How to make the most of fall in a city that keeps getting more and more craft beer crazy.
Fall is a great time of year for beer fans. With the cooling temperatures, appetites change from just craving something wet and cold to hankering for something with a little warmth, spice, and personality. Luckily, there are all sorts of tasty beers and beer happenings to check out after a long day of raking leaves and not watching professional hockey. Here are a few that have caught our attention.
New Breweries In the Junction
Notorious for years for being a dry neighbourhood in a city that was at least starting to warm up to the idea of getting wet, the Junction has certainly come a long way. As the wave of craft brewery openings flows west, two new spots will be opening up soon in the Junction, just a few blocks from each other. Junction Craft Brewing has been making its Conductor’s Craft Ale at Wellington Brewery for the past few months, while holding down a small base by the train tracks just north of Dundas Street. But the brewery will be moving into a new, proper headquarters sometime in early November. According to brewery founder Tom Paterson, the new digs will include a retail store, tasting room, and facilities for other breweries to concoct their creations.
A few blocks away on Dundas Street, the Indie Alehouse is waiting on the final paperwork it needs from the City to open its doors to eager imbibers who have been tasting the brewpub’s creations at special events for the past year. Once it opens, it will have its own retail store, a menu of beer-friendly foods, and plenty of small batches of experimental brews—small enough they can be dumped down the sink if owner Jason Fisher thinks an experiment hasn’t worked. In the meantime, you can check out beer from the Indie Alehouse this Sunday, September 23 at a Brewer’s Backyard event at the Evergreen Brickworks, while the Conductor’s Craft Ale is on tap at the Roy Public House.
Pumpkin Beer for Halloween…or Anytime, Really
At one marvelous point in human history, someone decided that drinking beer while eating pumpkin pie was delicious, but just a bit too much work. Thus, the pumpkin ale was born. And while that snippet of history might not be true, strictly speaking, local brewers are getting on board with seasonal brews infused with the flavours of everyone’s favourite Thanksgiving dessert. Offerings at the LCBO include Black Creek Historic Brewery‘s Pumpkin Ale, Grand River Brewing‘s Highballer Pumpkin Ale and Mill St. Brewer‘s Nightmare on Mill Street (available as part of their fall sampler pack). If you’re in more of an American mood (or just looking for an excuse to keep the pumpkin beer going into November), consider Southern Tier Brewing Company of New York’s big, bold, and boozy Pumking.

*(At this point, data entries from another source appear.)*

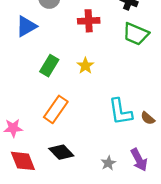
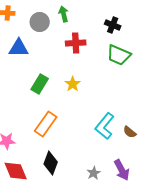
blue triangle: (26, 26) -> (19, 48), turned 30
cyan L-shape: (120, 112) -> (105, 126), turned 48
black diamond: (61, 152) -> (51, 163), turned 65

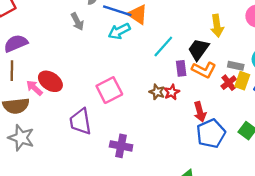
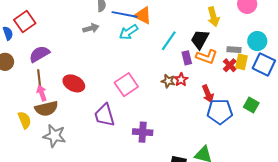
gray arrow: (77, 22) -> (91, 28), turned -70
pink arrow: (34, 88) -> (42, 93), moved, turned 35
blue pentagon: (211, 134) -> (220, 112), turned 30

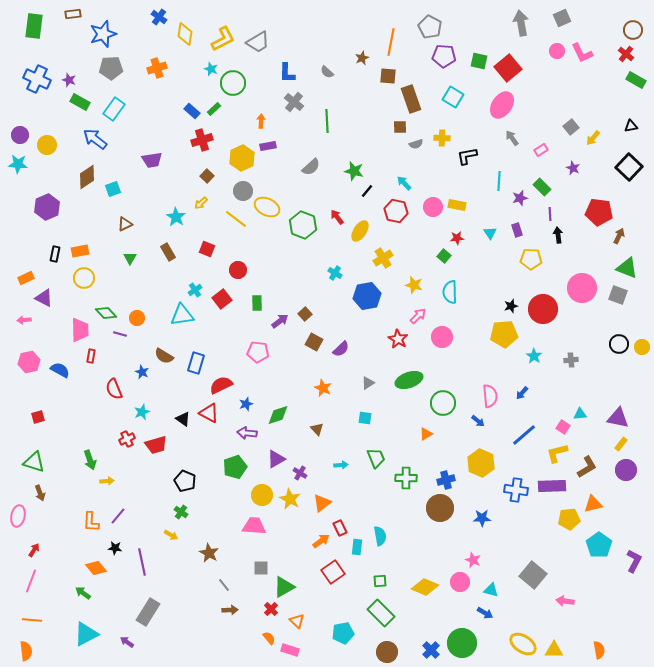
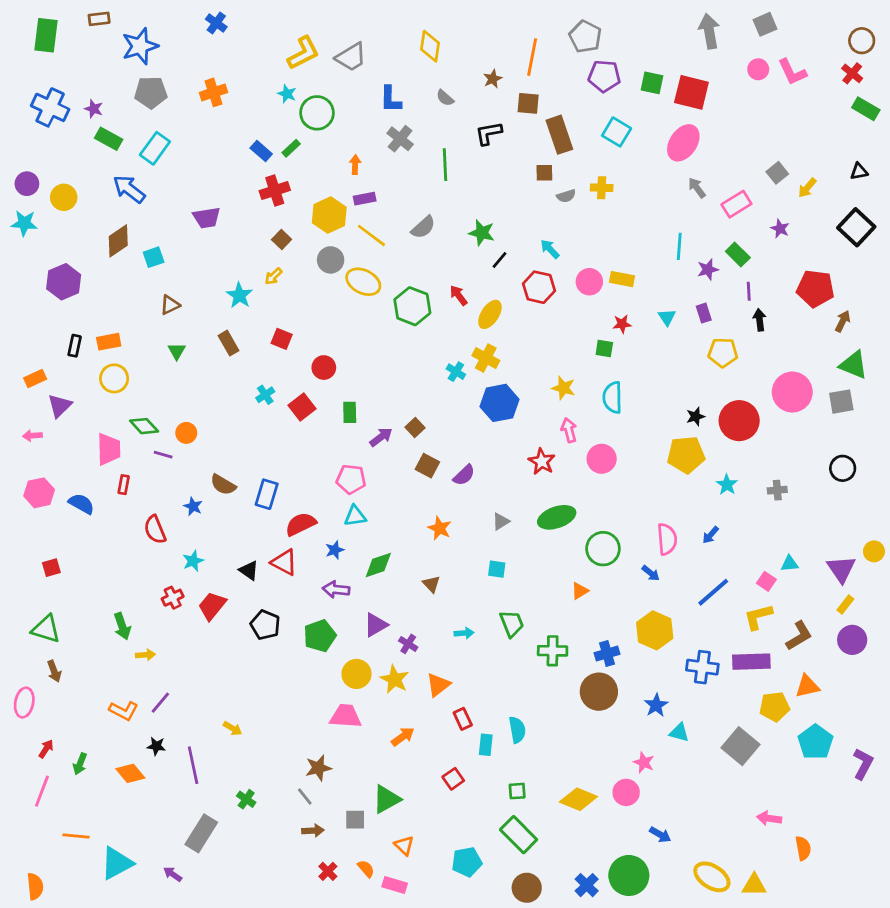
yellow diamond: (185, 34) -> (430, 46), moved
red square: (508, 68) -> (691, 92), turned -36
pink rectangle: (541, 150) -> (736, 204), size x1.5
black L-shape: (467, 156) -> (489, 133), moved
yellow line: (236, 219) -> (371, 235), moved
green square: (444, 256) -> (604, 348), turned -32
yellow cross: (383, 258) -> (486, 358), moved, turned -30
gray square: (618, 295) -> (841, 402), turned -30
purple triangle: (44, 298) -> (60, 406), turned 48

Drink Local at Toronto Beer Week
The number of breweries that have cropped up in the city in recent years is truly wonderful, enough to warm the heart of even the most jaded old boozehound. While some people will wonder if yet another craft beer festival is really necessary, our advice is to just sit back and drink it in. Some things you might want to check out: a tasting of Creemore Springs’ 25th anniversary altbier (plus a vinyl record party) at the Monarch Tavern tonight; live opera with craft beer accompaniments at Habits Gastropub on Wednesday night (the event is called, of course, Hopera); and a Beau’s and Great Lakes Brewery tap takeover on Thursday night at Bar Hop. Toronto Beer Week is on through this weekend.
The LCBO Imported These Beers into Ontario, but You Can Import Them into Your Stomach
Toronto brewers have come a long way in the last few years, but that doesn’t mean they can’t learn a thing or two from, say, a brewery that has been making beer since almost 100 years before this country even existed. Two brews from Belgium’s Brouwerij Bosteels—Pauwel Kwak and Tripel Karmeliet— make their way here later this fall. If you’re in more of an Oktoberfest mood, pick up a bottle or two of Bavaria’s famed Brauerei Ayinger‘s Celebrator Doppelbock, or Staatsbrauerei Weihenstephan’s Hefeweissbier. Consume outside, in a pair of lederhosen, with a bunch of loud American tourists nearby for the full Munich Oktoberfest experience. And speaking of America, the Shipyard Brewing Company is the LCBO’s featured brewery for the season, which means a bunch of the Maine brewery’s beers are also on the shelves.
Why Don’t You Brew it For Yourself?
Telling your guests, “Try this beer, I made it myself!” might still elicit fear and requests for “just a little bit… I’m not really that thirsty,” but more and more people are discovering they can brew beer at home that’s actually worth drinking. Whether you want to set up a speakeasy or you’re just looking to make some batches for yourself and friends, you can get a primer on home brewing at Black Oak Brewery’s Rubber Boot Camp in November. Led by a winner of several Canadian Amateur Brewers Association awards, the four-hour courses promise to show you how to whip up a batch of all-grain beer and then get it into bottles and kegs. And if you realize you’re not the budding brewmaster you thought you were, you can always taste the beer of someone who at least knows what they’re doing.